## [WORK ITEM]
The entries below must be retyped exactly. Pictures are to be omitted.

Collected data
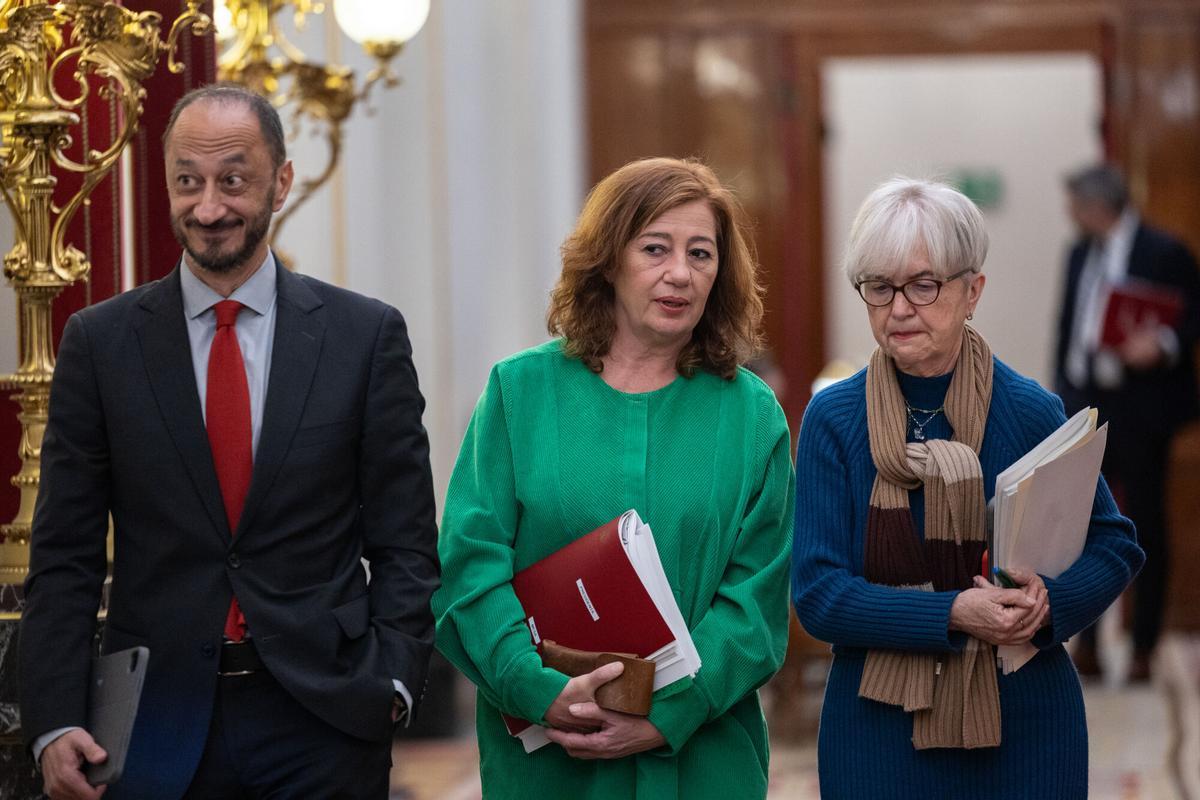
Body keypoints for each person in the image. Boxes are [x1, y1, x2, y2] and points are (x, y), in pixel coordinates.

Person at [19, 84, 440, 800]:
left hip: (325, 720)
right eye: (188, 181)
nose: (209, 207)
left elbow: (405, 543)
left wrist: (392, 683)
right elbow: (64, 556)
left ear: (281, 180)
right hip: (153, 728)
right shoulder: (101, 344)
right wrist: (53, 721)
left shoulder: (364, 338)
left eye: (233, 180)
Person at [432, 157, 795, 798]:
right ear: (608, 259)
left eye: (701, 253)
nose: (680, 273)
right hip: (549, 763)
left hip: (702, 762)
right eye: (655, 248)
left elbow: (755, 601)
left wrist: (665, 714)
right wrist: (535, 688)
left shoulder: (751, 413)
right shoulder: (519, 392)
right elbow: (471, 564)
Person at [792, 177, 1143, 798]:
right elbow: (819, 595)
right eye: (879, 286)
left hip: (1024, 725)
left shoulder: (1031, 410)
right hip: (877, 731)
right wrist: (954, 613)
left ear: (972, 290)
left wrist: (1048, 605)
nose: (900, 308)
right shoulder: (833, 419)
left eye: (924, 285)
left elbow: (1115, 545)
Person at [1054, 164, 1200, 681]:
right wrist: (1060, 402)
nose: (1070, 213)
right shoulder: (1078, 253)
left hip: (1143, 408)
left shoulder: (1164, 251)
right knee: (1080, 526)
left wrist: (1160, 346)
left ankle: (1142, 645)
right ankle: (1088, 642)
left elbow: (1191, 316)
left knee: (1143, 527)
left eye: (1075, 203)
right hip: (1086, 404)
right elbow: (1068, 331)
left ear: (1101, 205)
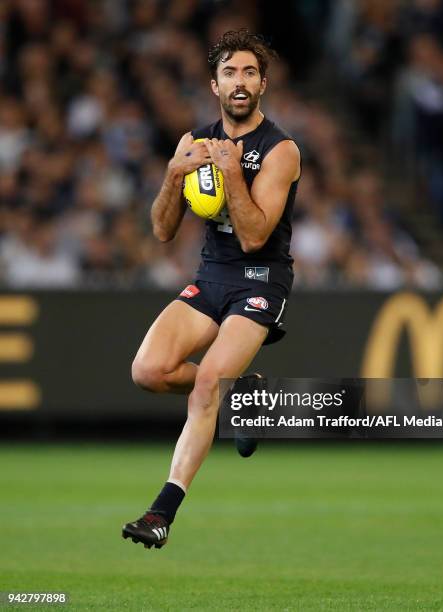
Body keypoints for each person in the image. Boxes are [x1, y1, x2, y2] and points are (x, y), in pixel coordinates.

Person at [122, 29, 301, 549]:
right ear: (214, 85)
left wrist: (232, 175)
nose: (240, 82)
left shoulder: (281, 149)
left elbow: (254, 236)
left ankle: (161, 514)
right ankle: (244, 393)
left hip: (261, 281)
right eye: (230, 73)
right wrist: (173, 175)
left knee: (204, 389)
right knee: (148, 371)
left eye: (249, 72)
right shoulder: (193, 142)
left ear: (263, 83)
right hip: (211, 277)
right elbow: (160, 229)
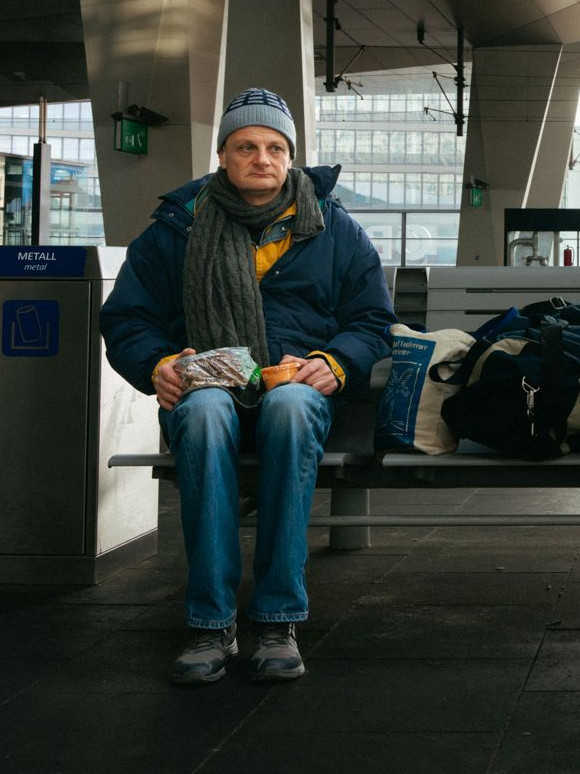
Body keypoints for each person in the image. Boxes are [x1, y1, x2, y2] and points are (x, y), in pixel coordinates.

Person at [100, 86, 396, 685]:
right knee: (206, 412)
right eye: (246, 146)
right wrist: (157, 362)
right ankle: (210, 623)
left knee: (290, 407)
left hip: (297, 392)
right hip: (209, 388)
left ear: (291, 156)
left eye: (274, 147)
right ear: (222, 156)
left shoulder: (332, 227)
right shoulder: (176, 228)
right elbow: (128, 319)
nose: (262, 158)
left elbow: (372, 321)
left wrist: (335, 363)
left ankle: (277, 618)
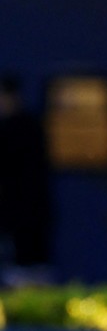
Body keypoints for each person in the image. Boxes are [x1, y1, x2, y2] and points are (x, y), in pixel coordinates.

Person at [0, 73, 54, 286]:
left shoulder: (23, 128)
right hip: (20, 214)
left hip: (24, 214)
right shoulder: (18, 126)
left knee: (28, 270)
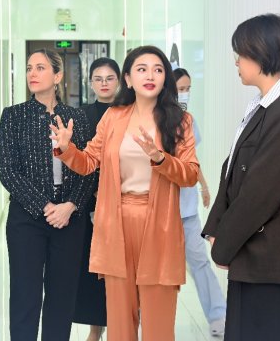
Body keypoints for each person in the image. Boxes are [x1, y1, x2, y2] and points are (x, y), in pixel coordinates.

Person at [51, 45, 199, 341]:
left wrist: (160, 158)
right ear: (128, 79)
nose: (150, 75)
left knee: (158, 321)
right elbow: (89, 162)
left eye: (158, 70)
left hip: (159, 225)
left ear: (165, 79)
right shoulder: (113, 117)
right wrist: (67, 149)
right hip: (116, 223)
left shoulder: (180, 121)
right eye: (142, 69)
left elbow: (190, 174)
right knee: (119, 320)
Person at [201, 14, 280, 341]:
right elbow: (232, 170)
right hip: (259, 255)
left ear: (262, 52)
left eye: (240, 53)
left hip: (274, 260)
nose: (236, 61)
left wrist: (223, 246)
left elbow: (259, 195)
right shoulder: (265, 105)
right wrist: (216, 228)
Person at [0, 48, 95, 340]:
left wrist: (71, 205)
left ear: (57, 76)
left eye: (40, 68)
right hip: (26, 220)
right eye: (29, 68)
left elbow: (89, 168)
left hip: (69, 220)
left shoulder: (77, 118)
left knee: (61, 297)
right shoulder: (13, 116)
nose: (32, 73)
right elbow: (8, 171)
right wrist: (45, 206)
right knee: (25, 295)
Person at [173, 67, 227, 337]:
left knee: (200, 262)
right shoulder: (151, 118)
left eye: (188, 89)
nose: (185, 94)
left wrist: (203, 185)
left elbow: (192, 159)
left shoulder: (188, 120)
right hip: (160, 211)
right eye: (180, 89)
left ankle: (218, 315)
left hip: (187, 210)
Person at [74, 57, 121, 341]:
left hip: (122, 201)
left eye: (109, 78)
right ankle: (95, 328)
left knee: (118, 270)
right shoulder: (81, 115)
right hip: (89, 201)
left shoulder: (129, 111)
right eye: (98, 79)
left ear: (119, 81)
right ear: (90, 83)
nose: (104, 84)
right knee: (92, 268)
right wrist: (94, 190)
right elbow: (79, 157)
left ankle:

## [REPLY]
Body keypoints for each person in the image. Boxes are [x1, y1, x2, y2] and points are (x, y), in pixel coordinates.

Person at [19, 84, 440, 800]:
left hip: (325, 720)
right eye: (188, 181)
nose: (209, 207)
left elbow: (405, 543)
left wrist: (392, 683)
right elbow: (64, 556)
left ear: (281, 180)
right hip: (153, 728)
right shoulder: (101, 344)
right wrist: (53, 721)
left shoulder: (364, 338)
left eye: (233, 180)
Person at [432, 157, 795, 798]:
right ear: (608, 259)
left eye: (701, 253)
nose: (680, 273)
right hip: (549, 763)
left hip: (702, 762)
right eye: (655, 248)
left elbow: (755, 601)
left wrist: (665, 714)
right wrist: (535, 688)
left shoulder: (751, 413)
right shoulder: (519, 392)
right elbow: (471, 564)
Person at [792, 177, 1143, 798]:
right elbow: (819, 595)
right eye: (879, 286)
left hip: (1024, 725)
left shoulder: (1031, 410)
right hip: (877, 731)
right wrist: (954, 613)
left ear: (972, 290)
left wrist: (1048, 605)
nose: (900, 308)
right shoulder: (833, 419)
left eye: (924, 285)
left elbow: (1115, 545)
Person at [1054, 164, 1200, 681]:
right wrist: (1060, 402)
nose: (1070, 213)
right shoulder: (1078, 253)
left hip: (1143, 408)
left shoulder: (1164, 251)
right knee: (1080, 526)
left wrist: (1160, 346)
left ankle: (1142, 645)
right ankle: (1088, 642)
left elbow: (1191, 316)
left knee: (1143, 527)
left eye: (1075, 203)
right hip: (1086, 404)
right elbow: (1068, 331)
left ear: (1101, 205)
Body keypoints for each person in the image. Boxes are [x1, y1, x2, y2] and points are (x, y), in pixel coordinates.

Person at [122, 29, 301, 549]:
right ear: (214, 85)
left wrist: (232, 175)
nose: (240, 82)
left shoulder: (281, 149)
left elbow: (254, 236)
left ankle: (161, 514)
right ankle: (244, 393)
left hip: (261, 281)
right eye: (230, 73)
right wrist: (173, 175)
left knee: (204, 389)
right knee: (148, 371)
left eye: (249, 72)
right shoulder: (193, 142)
left ear: (263, 83)
right hip: (211, 277)
right elbow: (160, 229)
Body keypoints for each person in the image. Boxes are [x1, y1, x2, y2] and points are (x, y), in pixel coordinates.

Person at [100, 86, 396, 685]:
right knee: (206, 412)
right eye: (246, 146)
right wrist: (157, 362)
right ankle: (210, 623)
left knee: (290, 407)
left hip: (297, 392)
right hip: (209, 388)
left ear: (291, 156)
left eye: (274, 147)
right ear: (222, 156)
left shoulder: (332, 227)
right shoulder: (176, 228)
right elbow: (128, 319)
nose: (262, 158)
left elbow: (372, 321)
left wrist: (335, 363)
left ankle: (277, 618)
Body keypoints for each person in the image. Boxes are [x1, y1, x2, y2] and points are (x, y), in pixel coordinates.

Person at [0, 73, 54, 286]:
left shoulder: (23, 128)
right hip: (20, 214)
left hip: (24, 214)
right shoulder: (18, 126)
left knee: (28, 270)
Body keypoints for each person in the image. Boxes are [x1, y1, x2, y2] and points are (x, y), in pixel coordinates.

Person at [51, 45, 199, 341]:
left wrist: (160, 158)
right ear: (128, 79)
nose: (150, 75)
left knee: (158, 321)
right elbow: (89, 162)
left eye: (158, 70)
left hip: (159, 225)
left ear: (165, 79)
right shoulder: (113, 117)
right wrist: (67, 149)
right hip: (116, 223)
left shoulder: (180, 121)
right eye: (142, 69)
left elbow: (190, 174)
right knee: (119, 320)
Person at [201, 14, 280, 341]:
right elbow: (232, 170)
right hip: (259, 255)
left ear: (262, 52)
left eye: (240, 53)
left hip: (274, 260)
nose: (236, 61)
left wrist: (223, 246)
left elbow: (259, 195)
right shoulder: (265, 105)
right wrist: (216, 228)
Person at [0, 48, 95, 340]:
left wrist: (71, 205)
left ear: (57, 76)
left eye: (40, 68)
right hip: (26, 220)
right eye: (29, 68)
left elbow: (89, 168)
left hip: (69, 220)
left shoulder: (77, 118)
left knee: (61, 297)
right shoulder: (13, 116)
nose: (32, 73)
right elbow: (8, 171)
right wrist: (45, 206)
right knee: (25, 295)
Person at [173, 67, 227, 337]:
left knee: (200, 262)
right shoulder: (151, 118)
left eye: (188, 89)
nose: (185, 94)
left wrist: (203, 185)
left elbow: (192, 159)
left shoulder: (188, 120)
right hip: (160, 211)
right eye: (180, 89)
left ankle: (218, 315)
left hip: (187, 210)
Person at [74, 57, 121, 341]:
left hip: (122, 201)
left eye: (109, 78)
right ankle: (95, 328)
left knee: (118, 270)
right shoulder: (81, 115)
right hip: (89, 201)
left shoulder: (129, 111)
right eye: (98, 79)
left ear: (119, 81)
right ear: (90, 83)
nose: (104, 84)
right knee: (92, 268)
right wrist: (94, 190)
right elbow: (79, 157)
left ankle:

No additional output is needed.